The American immigrant’s aspiration for life, liberty and the pursuit of happiness could well have been summed up as ‘LOTS OF MEAT’. The half-starved Calabrian peasant, or the persecuted Polish wage slave, might have been lucky in the Old Country to have meat two or three times a year, as part of a festive meal, but in New York he could have as many meatballs as he could eat with his spaghetti twice daily.
It makes the song ‘One Meat Ball’ all the more poignant, hummed by well fed third and fourth generation immigrants with no experience of hardship, alongside the warbling of the Andrews Sisters in the 1944 version, a reminder of the archetypal Little Man who had only 15 cents to spend on a meal: ‘One meat ball, one meat ball / Well, you gets no bread [or spaghetti] with one meat ball…’
The lyrics were written in the 1850s by George Martin Lane, later a distinguished professor of Latin, and was a sort of college in-joke, based on his experience as an impoverished student, with only 15 cents for his ‘Lone Fish Ball’. But the song, with its elusive promise of plenty, a reminder of a harsher reality, has resonances beyond a Harvard elite, so it kept being revised and revived, inspiring the Beatles, Tin Pan Alley and the early American folk music movement (even rap/reggae crossover artist Shinehead has had a crack at the tune.)
Reuben
It’s not often I wriggle away from food history controversies, but heated words about the origins of the Reuben, where it was invented and by whom – maybe Reuben Kulakofsky in Omaha, Nebraska in the 1920s, or back home in Reuben’s Deli in New York around 1914 – seem to matter less than its power as a symbol or icon.
The ‘lots of meat’ aspiration found its ultimate expression in the Reuben, a terrible towering mass of incompatible ingredients, each cancelling the other out in an improbable pile-up of lush cholesterol and manic seasonings, joyfully ticking all the boxes in my Mucky Eating zone.
Thickly cut pastrami and salt beef, layered with coleslaw or sauerkraut, gloopy Russian dressing, topped with a layer of fatty Swiss cheese, oozing into the soft bread as it crisps up when fried in butter or grilled, then congeals more or less gracefully. This might well be one plausible realisation of the American Dream.
Hackney Citizens can also flock to The Good Egg in Stoke Newington Church Street and pig out on a version of the Reuben on the Montreal/Tel Aviv/Jerusalem axis, where dry-cured beef ribs (instead of wet-cured salt beef and brisket) have a very different texture and flavour – linking the Reuben with its ancient Middle Eastern ancestry.

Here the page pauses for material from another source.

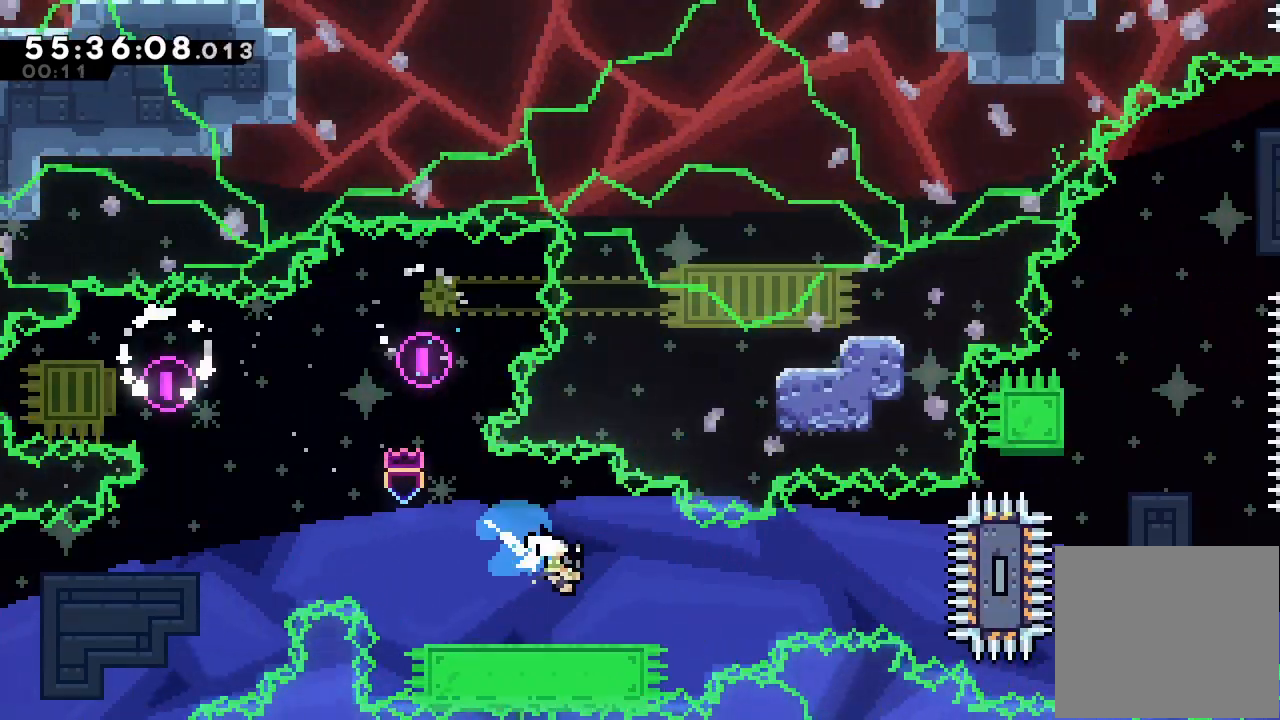
{"keys": ["right"], "events": [[33, "s", "up"], [100, "down", "up"], [133, "d", "down"], [500, "d", "up"]]}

We can stagger from the soft, warm, blowsy but piquant maternal embrace of the New York Reuben to the skittish charms of the dissolute maiden aunt that is the Montreal version, with its crisp salty smoky spiced filling crammed into pitta bread soaked wantonly in spiced butter and grilled to a crackling shell.
The beef ribs, a different cut from brisket, are salted then lavishly spiced and dry cured with some heat for three or four days, and cooked sous vide for a long time, and emerge in parts chewy, not raw but bright red from the cure, with the outside fattier parts crisp and crunchy. The accompanying sauerkraut and smoked Cheddar cheese add to the pungency of the mix, with the additional salty, but not sharp or sweet, home-cured gherkins served on the side.
The Montreal Reuben is not an innovation, it has a history as long and inconclusive as that of the New York Reuben, and the Romanian immigrant butcher, Aaron Krantz, or maybe an unknown Ukrainian, who fed customers in the 1890s with traditionally prepared smoked meats, emerge along with many dubious contenders from the painstaking researches of archivist Eiran Harris.